Across the material below, count the lines that include the word "wrist" and give only that count.

# Supplied records

###

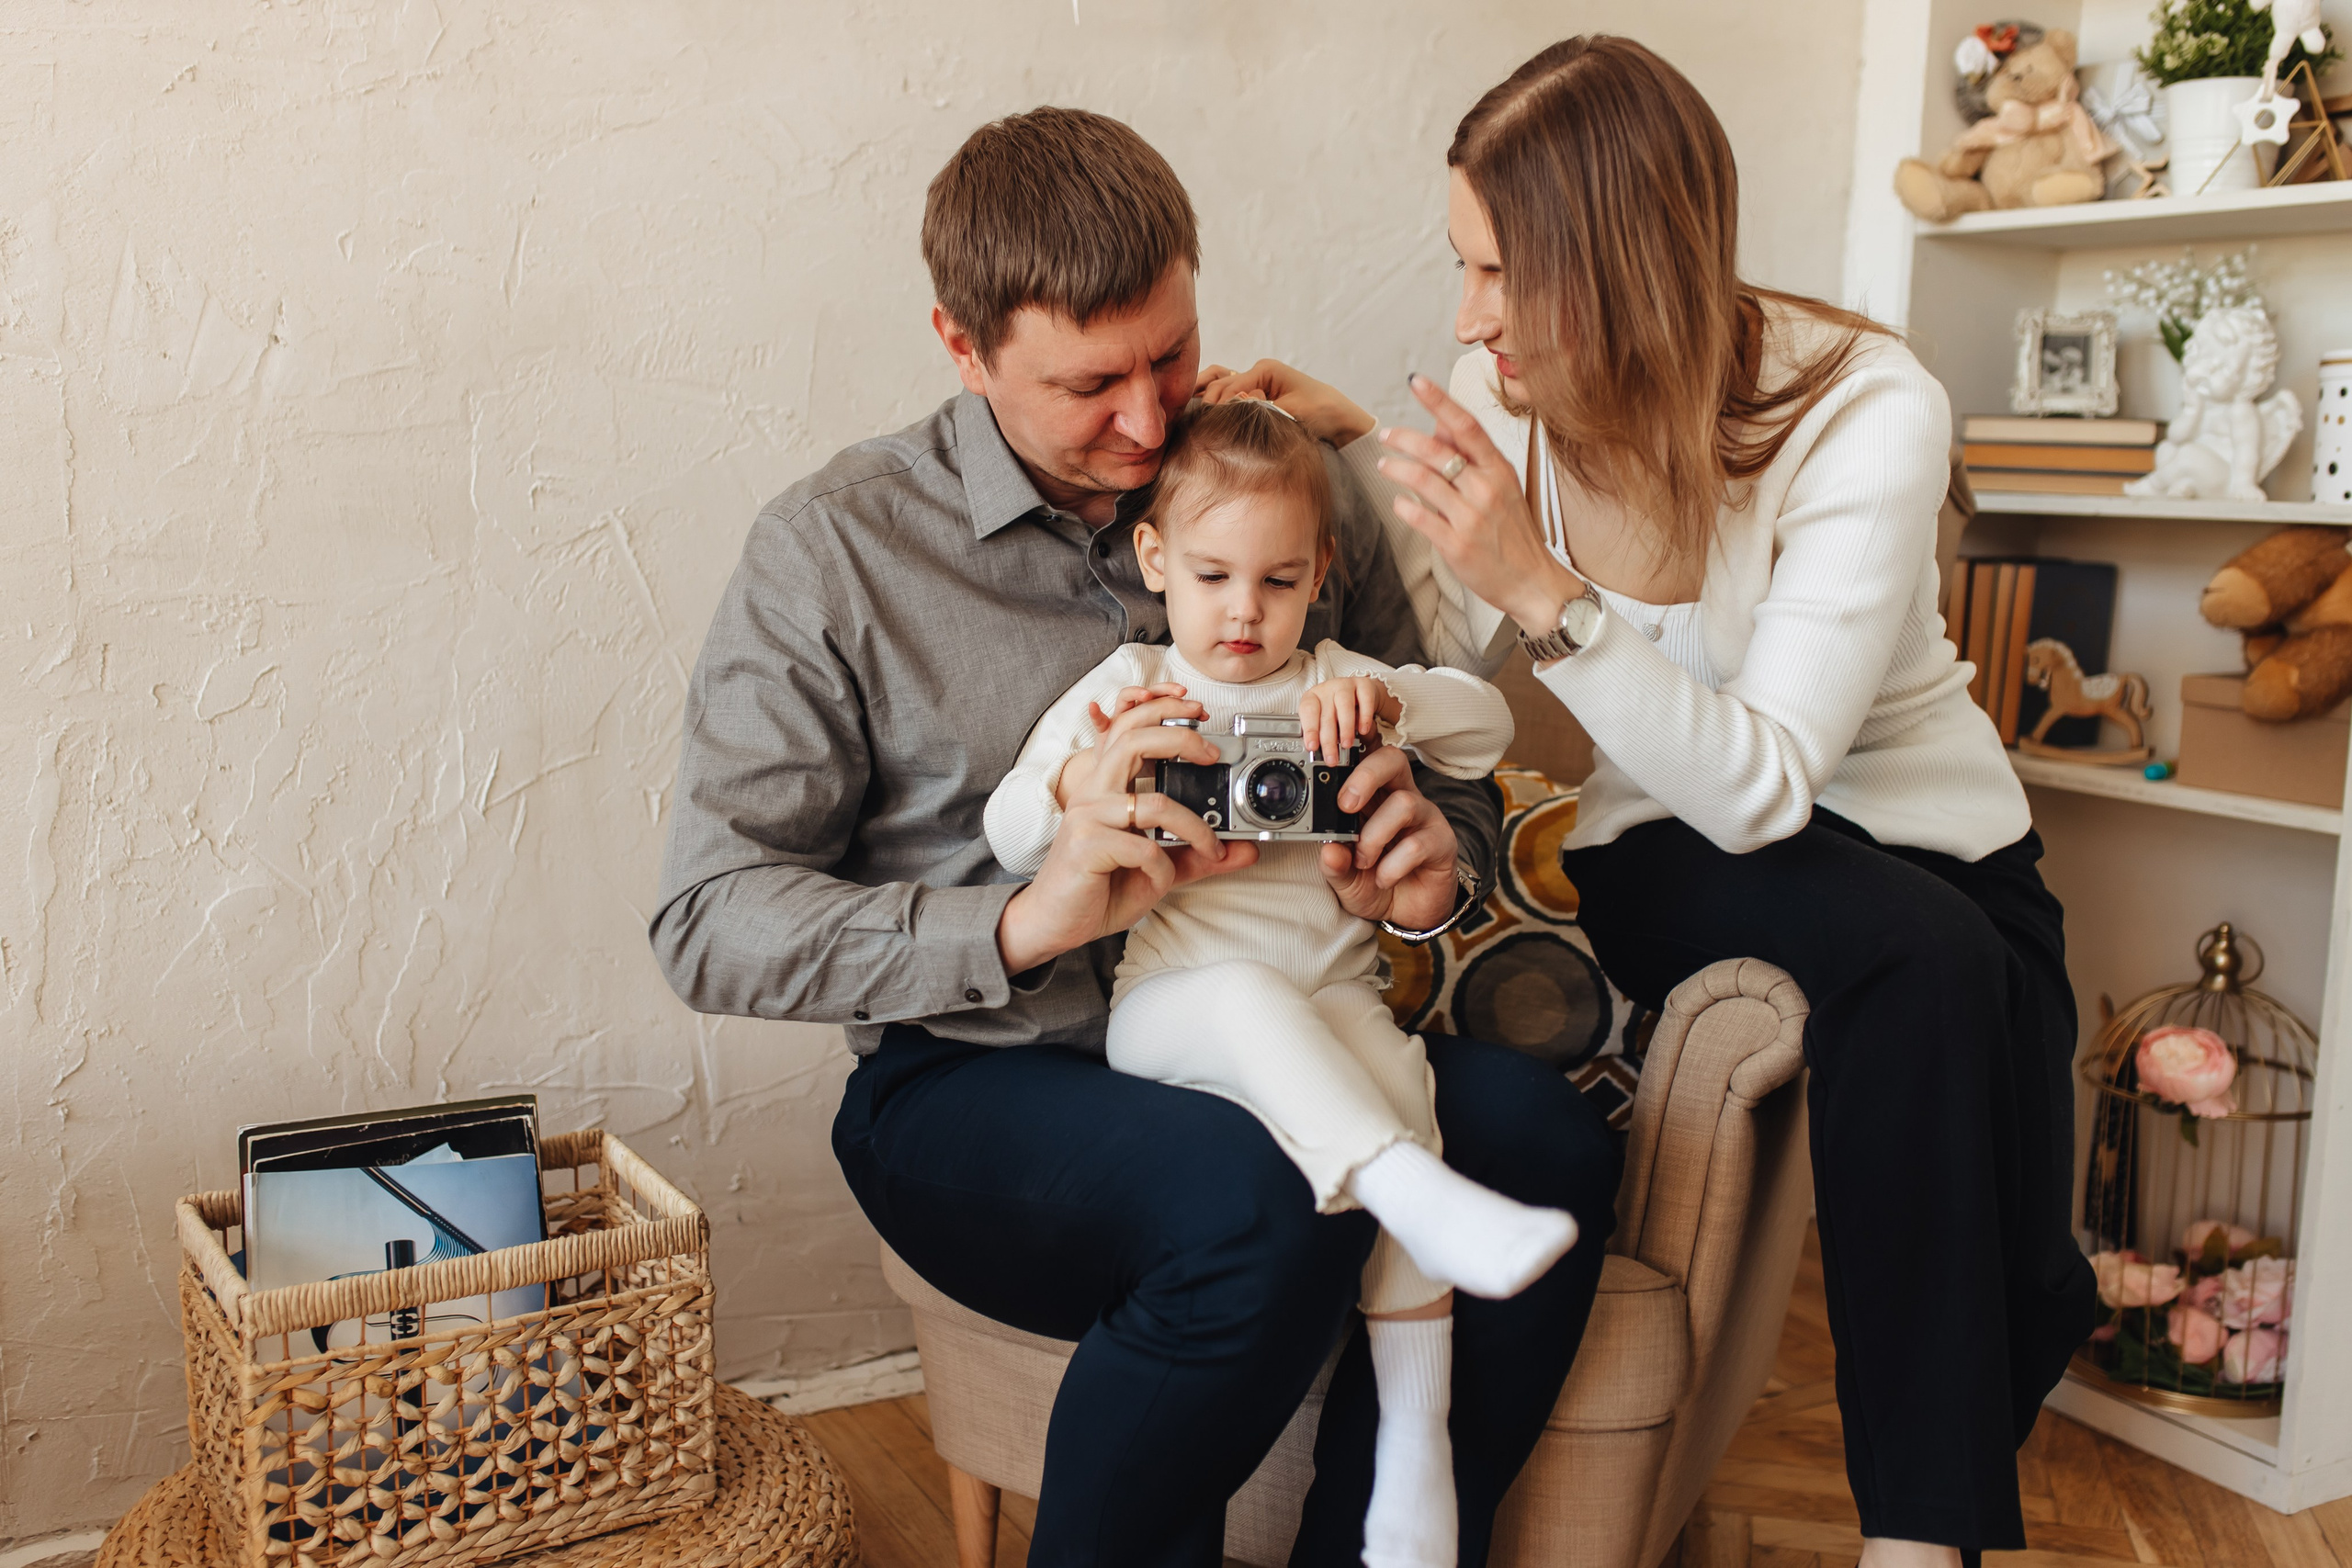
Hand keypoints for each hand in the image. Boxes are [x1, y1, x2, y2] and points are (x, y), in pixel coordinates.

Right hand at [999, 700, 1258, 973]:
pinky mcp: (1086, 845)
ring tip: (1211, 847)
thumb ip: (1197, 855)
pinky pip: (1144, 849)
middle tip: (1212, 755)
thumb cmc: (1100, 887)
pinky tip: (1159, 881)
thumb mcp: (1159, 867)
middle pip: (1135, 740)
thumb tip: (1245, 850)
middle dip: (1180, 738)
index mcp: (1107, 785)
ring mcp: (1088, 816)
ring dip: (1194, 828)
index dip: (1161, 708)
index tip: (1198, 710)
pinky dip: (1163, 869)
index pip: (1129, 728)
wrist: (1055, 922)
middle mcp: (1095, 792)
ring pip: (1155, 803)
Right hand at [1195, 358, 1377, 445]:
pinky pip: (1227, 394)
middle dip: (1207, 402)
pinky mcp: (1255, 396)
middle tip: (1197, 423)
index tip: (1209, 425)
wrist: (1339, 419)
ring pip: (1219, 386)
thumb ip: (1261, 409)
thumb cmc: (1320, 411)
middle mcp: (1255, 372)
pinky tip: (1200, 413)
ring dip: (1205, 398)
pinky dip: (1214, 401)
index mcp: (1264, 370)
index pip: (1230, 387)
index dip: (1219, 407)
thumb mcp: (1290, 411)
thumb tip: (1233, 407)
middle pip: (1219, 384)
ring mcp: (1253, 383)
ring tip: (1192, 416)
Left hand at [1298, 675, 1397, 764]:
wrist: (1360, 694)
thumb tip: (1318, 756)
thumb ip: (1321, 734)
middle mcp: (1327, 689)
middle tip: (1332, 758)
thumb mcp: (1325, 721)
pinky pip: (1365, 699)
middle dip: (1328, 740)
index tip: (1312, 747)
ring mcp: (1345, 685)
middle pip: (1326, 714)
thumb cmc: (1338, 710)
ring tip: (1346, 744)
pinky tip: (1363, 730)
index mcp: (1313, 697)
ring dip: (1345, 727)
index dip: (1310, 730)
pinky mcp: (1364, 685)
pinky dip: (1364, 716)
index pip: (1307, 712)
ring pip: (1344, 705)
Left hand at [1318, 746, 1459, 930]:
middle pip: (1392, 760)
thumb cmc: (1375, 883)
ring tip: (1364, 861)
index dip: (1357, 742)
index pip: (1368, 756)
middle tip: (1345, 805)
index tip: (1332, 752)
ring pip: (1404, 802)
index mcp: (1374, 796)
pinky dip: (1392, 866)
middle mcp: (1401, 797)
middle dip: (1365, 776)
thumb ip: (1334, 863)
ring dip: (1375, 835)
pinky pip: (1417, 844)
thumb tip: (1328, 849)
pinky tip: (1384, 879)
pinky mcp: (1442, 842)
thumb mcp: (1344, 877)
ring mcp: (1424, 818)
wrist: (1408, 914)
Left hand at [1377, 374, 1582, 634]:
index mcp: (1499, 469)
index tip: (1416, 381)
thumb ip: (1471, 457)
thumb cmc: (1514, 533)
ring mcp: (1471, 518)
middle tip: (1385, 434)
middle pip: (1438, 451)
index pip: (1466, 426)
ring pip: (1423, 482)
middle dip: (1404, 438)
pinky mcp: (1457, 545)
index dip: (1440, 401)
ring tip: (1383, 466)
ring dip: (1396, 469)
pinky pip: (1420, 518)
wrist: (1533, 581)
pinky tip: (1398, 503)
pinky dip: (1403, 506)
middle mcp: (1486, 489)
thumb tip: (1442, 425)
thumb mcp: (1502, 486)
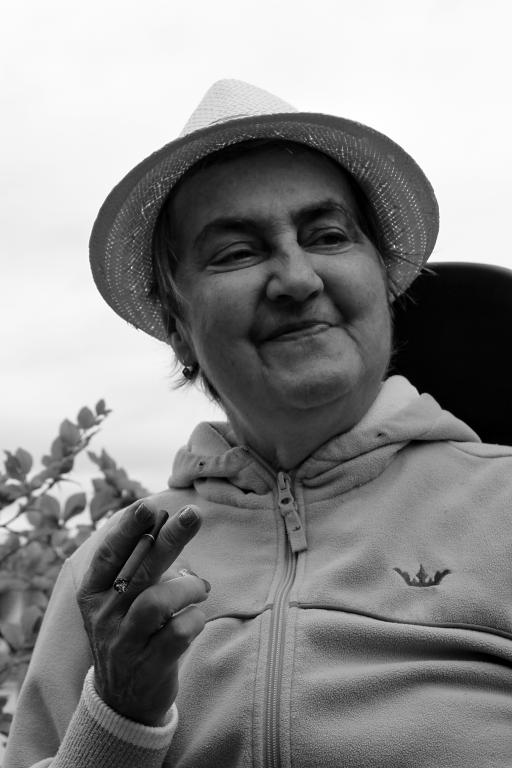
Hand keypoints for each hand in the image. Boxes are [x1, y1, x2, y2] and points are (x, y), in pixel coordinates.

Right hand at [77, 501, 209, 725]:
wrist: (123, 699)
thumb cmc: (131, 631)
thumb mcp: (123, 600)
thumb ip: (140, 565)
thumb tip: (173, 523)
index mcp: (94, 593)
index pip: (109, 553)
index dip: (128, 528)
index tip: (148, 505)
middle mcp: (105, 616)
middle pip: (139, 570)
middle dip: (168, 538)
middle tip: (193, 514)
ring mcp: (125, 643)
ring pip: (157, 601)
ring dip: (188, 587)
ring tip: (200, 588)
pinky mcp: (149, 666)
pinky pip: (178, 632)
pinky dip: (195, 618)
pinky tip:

###

# Written answer
6